Older planters commonly have a seed bin for each row and a fertilizer bin for two or more rows. In each seed bin plates are installed with a certain number of teeth and tooth spacing according to the type of seed to be sown and the rate at which the seeds are to be sown. The tooth size (actually the size of the space between the teeth) is just big enough to allow one seed in at a time but not big enough for two. Modern planters often have a large bin for seeds that are distributed to each row known as central commodity systems.

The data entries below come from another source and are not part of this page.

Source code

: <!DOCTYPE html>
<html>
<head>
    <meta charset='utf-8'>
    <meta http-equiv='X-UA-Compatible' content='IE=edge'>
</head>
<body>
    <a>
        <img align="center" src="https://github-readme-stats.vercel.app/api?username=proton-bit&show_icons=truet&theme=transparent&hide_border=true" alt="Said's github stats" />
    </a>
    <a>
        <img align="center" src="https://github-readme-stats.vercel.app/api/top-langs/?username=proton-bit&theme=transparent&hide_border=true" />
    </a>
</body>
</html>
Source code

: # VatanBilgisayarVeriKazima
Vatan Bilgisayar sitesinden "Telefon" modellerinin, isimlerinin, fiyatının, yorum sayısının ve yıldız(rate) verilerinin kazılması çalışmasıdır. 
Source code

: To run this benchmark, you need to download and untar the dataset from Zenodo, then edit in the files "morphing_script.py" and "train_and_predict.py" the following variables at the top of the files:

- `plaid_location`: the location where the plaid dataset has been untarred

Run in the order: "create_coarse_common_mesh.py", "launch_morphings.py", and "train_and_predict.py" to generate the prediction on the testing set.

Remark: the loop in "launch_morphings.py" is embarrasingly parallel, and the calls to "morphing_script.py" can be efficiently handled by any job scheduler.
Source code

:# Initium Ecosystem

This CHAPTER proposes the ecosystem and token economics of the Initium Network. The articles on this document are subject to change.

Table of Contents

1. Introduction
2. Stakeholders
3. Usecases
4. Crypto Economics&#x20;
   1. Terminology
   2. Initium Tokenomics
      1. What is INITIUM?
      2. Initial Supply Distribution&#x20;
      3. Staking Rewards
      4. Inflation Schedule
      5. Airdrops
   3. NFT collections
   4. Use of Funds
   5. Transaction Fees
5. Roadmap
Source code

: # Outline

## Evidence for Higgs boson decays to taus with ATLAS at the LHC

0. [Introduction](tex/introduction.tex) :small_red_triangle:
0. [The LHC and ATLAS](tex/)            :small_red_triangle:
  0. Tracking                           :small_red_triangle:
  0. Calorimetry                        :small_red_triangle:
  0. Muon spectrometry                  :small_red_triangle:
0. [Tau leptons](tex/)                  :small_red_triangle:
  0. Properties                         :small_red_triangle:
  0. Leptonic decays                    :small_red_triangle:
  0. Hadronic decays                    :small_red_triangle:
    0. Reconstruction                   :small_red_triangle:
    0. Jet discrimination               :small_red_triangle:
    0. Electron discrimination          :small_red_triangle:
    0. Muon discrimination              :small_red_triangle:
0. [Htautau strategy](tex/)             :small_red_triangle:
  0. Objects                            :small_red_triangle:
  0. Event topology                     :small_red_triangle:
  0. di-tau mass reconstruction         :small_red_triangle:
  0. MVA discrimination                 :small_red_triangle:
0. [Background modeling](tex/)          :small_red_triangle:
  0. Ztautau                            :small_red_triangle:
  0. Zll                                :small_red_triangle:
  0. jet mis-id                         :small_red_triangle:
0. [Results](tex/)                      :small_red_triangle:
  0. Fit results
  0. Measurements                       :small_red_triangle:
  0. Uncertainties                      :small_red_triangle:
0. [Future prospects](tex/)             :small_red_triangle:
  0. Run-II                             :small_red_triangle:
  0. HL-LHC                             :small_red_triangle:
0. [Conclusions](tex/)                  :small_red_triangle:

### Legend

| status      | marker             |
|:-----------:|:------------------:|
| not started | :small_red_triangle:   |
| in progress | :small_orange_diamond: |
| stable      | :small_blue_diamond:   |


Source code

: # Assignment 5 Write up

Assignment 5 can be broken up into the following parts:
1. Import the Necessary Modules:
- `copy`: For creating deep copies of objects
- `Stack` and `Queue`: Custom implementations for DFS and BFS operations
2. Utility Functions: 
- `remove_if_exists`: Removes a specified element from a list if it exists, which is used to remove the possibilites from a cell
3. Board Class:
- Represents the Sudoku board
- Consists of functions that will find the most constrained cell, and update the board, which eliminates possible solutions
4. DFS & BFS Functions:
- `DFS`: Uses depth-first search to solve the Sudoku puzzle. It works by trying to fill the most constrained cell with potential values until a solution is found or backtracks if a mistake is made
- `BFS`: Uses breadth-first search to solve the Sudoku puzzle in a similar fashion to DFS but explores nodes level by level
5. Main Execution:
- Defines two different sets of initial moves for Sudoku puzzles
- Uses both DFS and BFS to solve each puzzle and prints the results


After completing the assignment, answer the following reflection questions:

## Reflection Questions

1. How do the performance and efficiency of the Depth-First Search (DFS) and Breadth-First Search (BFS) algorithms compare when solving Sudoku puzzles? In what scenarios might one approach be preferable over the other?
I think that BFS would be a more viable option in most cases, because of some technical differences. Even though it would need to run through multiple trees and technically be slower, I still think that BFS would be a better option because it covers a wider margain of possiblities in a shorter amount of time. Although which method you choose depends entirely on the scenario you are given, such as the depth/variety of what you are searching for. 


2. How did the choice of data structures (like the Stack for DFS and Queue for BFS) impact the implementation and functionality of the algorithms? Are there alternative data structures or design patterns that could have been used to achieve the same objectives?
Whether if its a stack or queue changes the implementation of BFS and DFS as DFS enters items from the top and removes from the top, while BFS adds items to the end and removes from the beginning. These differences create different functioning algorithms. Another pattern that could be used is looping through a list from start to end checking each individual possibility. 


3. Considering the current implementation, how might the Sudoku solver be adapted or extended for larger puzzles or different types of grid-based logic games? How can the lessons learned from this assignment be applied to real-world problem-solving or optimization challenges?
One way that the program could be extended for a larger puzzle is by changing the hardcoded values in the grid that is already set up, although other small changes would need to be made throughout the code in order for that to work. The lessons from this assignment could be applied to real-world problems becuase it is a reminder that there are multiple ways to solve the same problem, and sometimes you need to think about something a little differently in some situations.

A class of planters that dig down farther than others are called listers. They are not used much any more, as their use belonged to a set of high-till methods that low-till and no-till methods have largely replaced. Corn listers were common on the Great Plains in the 1920s through 1950s.

== Drive systems ==

There are different types of planters available with the main difference being mechanically driven vs. hydraulic/electrical driven. In a mechanical drive system the unit works by a small suspended tire being driven by another which is in contact with the ground (driven) tire. As the operator lowers the planter the two tires make contact and the planter is engaged. When the driven wheel begins to turn it then turns a series of gears that determine the population of the seed produced. The gears can be changed by the operator in order to change the planting population. A hydraulic driven system came about to correct the shortfalls of the ground driven system. Hydraulic driven systems allow the operator to change population on the go, as well as allowing the computer controller to follow a prepared prescription for an individual field. The system also allowed for plant populations to be infinite in that mechanical gears systems are limited to set number of population settings and gears available from manufactures. In 2014 John Deere introduced the ExactEmerge row unit which introduced high-speed planting. Precision Planting followed suit and released the vDrive system. These systems were unique, not that they were electrical, but that they allowed an operator to double their speed when planting. Other manufacturers had already developed an electrical planter, but lacked these additional improvements. Traditionally, an operator would plant at about 4.5-5.5 mph for optimal performance. However, with the advent of these systems electrical motors match the speed of the tractor and "dead-drop" the seed in the trench using either a belt or brush-belt which cause the forward momentum of the planter to be offset by the rearward momentum of the seed. Older systems would instead drop the seed through a tube after the meter rather than place it in the seed trench directly.